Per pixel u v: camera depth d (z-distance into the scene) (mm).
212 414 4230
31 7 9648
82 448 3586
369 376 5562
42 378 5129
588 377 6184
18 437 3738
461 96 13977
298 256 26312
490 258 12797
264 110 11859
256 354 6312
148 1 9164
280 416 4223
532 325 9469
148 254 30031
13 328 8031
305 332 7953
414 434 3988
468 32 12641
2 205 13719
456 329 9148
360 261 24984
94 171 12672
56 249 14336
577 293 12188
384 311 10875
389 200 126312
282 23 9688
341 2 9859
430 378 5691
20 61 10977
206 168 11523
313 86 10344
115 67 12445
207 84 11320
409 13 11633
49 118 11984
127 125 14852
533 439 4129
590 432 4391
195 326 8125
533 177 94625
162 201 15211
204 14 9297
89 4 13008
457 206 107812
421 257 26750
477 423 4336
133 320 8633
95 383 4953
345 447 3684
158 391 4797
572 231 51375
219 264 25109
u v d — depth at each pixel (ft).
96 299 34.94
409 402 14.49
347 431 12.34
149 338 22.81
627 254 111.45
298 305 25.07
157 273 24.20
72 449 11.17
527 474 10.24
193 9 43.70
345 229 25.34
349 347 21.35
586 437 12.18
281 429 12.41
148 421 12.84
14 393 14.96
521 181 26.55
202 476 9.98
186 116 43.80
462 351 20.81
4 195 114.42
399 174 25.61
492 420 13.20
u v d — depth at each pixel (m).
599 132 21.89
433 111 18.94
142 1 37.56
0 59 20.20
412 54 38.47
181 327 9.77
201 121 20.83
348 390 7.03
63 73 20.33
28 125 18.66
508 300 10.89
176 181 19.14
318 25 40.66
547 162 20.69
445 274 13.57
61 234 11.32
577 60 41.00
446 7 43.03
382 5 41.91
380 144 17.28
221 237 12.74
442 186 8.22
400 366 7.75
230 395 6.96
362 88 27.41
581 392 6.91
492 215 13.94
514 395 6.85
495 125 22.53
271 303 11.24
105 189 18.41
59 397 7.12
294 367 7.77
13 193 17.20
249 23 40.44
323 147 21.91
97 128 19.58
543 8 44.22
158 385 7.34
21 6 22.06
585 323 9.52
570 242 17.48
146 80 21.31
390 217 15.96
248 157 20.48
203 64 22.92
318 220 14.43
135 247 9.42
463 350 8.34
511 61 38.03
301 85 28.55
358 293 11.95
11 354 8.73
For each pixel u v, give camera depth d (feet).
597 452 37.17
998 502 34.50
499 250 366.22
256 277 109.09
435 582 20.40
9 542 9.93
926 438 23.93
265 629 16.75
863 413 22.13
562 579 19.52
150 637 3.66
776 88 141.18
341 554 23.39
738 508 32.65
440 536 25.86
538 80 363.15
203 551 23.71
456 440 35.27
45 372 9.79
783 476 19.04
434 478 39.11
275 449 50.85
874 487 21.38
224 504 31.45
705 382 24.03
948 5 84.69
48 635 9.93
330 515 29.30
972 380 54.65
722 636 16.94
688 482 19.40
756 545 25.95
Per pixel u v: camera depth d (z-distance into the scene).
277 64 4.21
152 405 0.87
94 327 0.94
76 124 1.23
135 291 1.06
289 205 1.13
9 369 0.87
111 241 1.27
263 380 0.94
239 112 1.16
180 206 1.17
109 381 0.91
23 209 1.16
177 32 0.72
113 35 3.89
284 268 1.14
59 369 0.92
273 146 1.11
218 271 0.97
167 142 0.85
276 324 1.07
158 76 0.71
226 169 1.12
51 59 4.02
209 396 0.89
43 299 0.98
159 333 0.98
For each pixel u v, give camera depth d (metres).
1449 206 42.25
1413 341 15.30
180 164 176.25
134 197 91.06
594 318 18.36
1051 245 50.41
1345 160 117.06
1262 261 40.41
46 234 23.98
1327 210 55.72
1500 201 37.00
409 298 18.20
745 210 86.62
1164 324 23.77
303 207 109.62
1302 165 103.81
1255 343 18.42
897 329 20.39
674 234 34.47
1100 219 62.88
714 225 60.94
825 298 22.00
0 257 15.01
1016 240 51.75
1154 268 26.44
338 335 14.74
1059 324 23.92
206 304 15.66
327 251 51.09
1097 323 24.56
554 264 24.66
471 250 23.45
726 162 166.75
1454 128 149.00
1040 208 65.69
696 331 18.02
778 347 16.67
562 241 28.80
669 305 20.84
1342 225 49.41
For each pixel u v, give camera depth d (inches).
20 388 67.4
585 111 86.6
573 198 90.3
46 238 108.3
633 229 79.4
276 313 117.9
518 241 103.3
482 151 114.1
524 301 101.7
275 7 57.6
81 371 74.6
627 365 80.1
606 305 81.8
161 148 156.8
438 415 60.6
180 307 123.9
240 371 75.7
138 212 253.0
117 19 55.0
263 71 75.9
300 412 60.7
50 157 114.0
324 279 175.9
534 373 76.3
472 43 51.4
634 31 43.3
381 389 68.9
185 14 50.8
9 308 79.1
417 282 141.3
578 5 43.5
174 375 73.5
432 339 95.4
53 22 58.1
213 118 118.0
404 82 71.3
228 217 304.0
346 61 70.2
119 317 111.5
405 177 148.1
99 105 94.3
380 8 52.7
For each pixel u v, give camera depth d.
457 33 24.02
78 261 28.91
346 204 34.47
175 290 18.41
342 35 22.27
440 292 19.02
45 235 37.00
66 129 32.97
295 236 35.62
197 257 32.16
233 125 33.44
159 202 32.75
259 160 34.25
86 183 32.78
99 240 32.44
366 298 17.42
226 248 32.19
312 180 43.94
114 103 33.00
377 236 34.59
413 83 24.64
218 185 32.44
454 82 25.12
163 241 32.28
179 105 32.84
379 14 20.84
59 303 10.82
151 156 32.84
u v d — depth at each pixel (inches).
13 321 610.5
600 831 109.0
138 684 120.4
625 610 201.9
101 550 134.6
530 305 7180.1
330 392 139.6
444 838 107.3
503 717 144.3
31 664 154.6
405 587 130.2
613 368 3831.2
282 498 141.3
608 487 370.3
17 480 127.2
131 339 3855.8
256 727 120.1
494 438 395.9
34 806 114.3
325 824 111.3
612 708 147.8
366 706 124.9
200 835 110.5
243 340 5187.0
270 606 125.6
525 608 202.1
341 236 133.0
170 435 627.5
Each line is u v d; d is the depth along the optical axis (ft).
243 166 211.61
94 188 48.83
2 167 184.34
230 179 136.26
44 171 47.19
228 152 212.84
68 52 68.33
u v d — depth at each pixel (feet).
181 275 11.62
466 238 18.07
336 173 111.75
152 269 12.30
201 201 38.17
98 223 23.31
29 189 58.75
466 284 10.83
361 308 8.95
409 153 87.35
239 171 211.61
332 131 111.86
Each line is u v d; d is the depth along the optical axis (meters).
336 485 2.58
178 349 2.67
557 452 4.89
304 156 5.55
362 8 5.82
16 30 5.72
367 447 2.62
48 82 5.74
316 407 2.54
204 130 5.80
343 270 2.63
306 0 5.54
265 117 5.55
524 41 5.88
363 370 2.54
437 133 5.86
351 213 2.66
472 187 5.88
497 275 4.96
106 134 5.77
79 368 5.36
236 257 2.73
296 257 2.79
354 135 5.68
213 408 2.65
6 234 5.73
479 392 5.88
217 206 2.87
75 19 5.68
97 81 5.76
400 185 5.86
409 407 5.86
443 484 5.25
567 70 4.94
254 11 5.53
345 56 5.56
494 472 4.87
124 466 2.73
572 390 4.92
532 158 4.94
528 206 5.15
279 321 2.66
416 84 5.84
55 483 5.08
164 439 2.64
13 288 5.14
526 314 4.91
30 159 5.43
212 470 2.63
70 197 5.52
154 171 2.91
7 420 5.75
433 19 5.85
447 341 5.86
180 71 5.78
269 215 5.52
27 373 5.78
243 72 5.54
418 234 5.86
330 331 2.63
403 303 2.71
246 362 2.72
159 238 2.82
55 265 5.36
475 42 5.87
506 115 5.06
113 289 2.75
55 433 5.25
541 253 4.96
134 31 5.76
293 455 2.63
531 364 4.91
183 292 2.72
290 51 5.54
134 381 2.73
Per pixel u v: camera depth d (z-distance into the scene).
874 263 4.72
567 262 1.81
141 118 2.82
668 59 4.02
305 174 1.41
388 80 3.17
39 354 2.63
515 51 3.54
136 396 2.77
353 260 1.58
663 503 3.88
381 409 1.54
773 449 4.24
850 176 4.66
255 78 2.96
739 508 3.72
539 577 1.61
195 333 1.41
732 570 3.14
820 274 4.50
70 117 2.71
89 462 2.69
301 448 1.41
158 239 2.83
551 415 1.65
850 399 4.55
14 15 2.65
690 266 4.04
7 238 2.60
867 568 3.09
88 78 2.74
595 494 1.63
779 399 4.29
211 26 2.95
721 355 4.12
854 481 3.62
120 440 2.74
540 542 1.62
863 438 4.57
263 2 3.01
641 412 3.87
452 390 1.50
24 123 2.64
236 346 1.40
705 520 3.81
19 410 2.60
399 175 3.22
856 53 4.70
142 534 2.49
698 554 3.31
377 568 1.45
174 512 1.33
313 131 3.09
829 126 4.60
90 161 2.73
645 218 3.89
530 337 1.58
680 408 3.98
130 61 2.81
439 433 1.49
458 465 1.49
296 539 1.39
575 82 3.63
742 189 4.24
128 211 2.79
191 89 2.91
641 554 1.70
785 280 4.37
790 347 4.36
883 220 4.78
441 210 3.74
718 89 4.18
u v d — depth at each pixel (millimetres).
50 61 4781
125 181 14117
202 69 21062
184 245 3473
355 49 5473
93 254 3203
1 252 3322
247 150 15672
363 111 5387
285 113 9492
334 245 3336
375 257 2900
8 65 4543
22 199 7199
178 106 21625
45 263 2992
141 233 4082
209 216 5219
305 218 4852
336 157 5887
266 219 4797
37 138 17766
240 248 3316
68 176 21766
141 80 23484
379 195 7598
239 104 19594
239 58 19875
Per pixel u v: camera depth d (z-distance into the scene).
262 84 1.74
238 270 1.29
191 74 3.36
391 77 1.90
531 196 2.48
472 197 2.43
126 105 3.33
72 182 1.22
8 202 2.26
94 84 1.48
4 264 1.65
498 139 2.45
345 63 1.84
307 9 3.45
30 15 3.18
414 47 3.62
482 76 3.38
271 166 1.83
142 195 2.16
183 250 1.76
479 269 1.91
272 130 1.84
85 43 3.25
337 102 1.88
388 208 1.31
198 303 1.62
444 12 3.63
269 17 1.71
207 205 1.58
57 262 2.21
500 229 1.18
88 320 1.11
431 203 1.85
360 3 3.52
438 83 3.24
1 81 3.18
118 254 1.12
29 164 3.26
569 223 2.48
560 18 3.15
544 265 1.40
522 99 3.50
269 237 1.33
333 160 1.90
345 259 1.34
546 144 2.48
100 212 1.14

########################################

» **Your objective**: Please report how many lines of the entries above contain the string "along". Reply with only the number.

» **Reply**: 2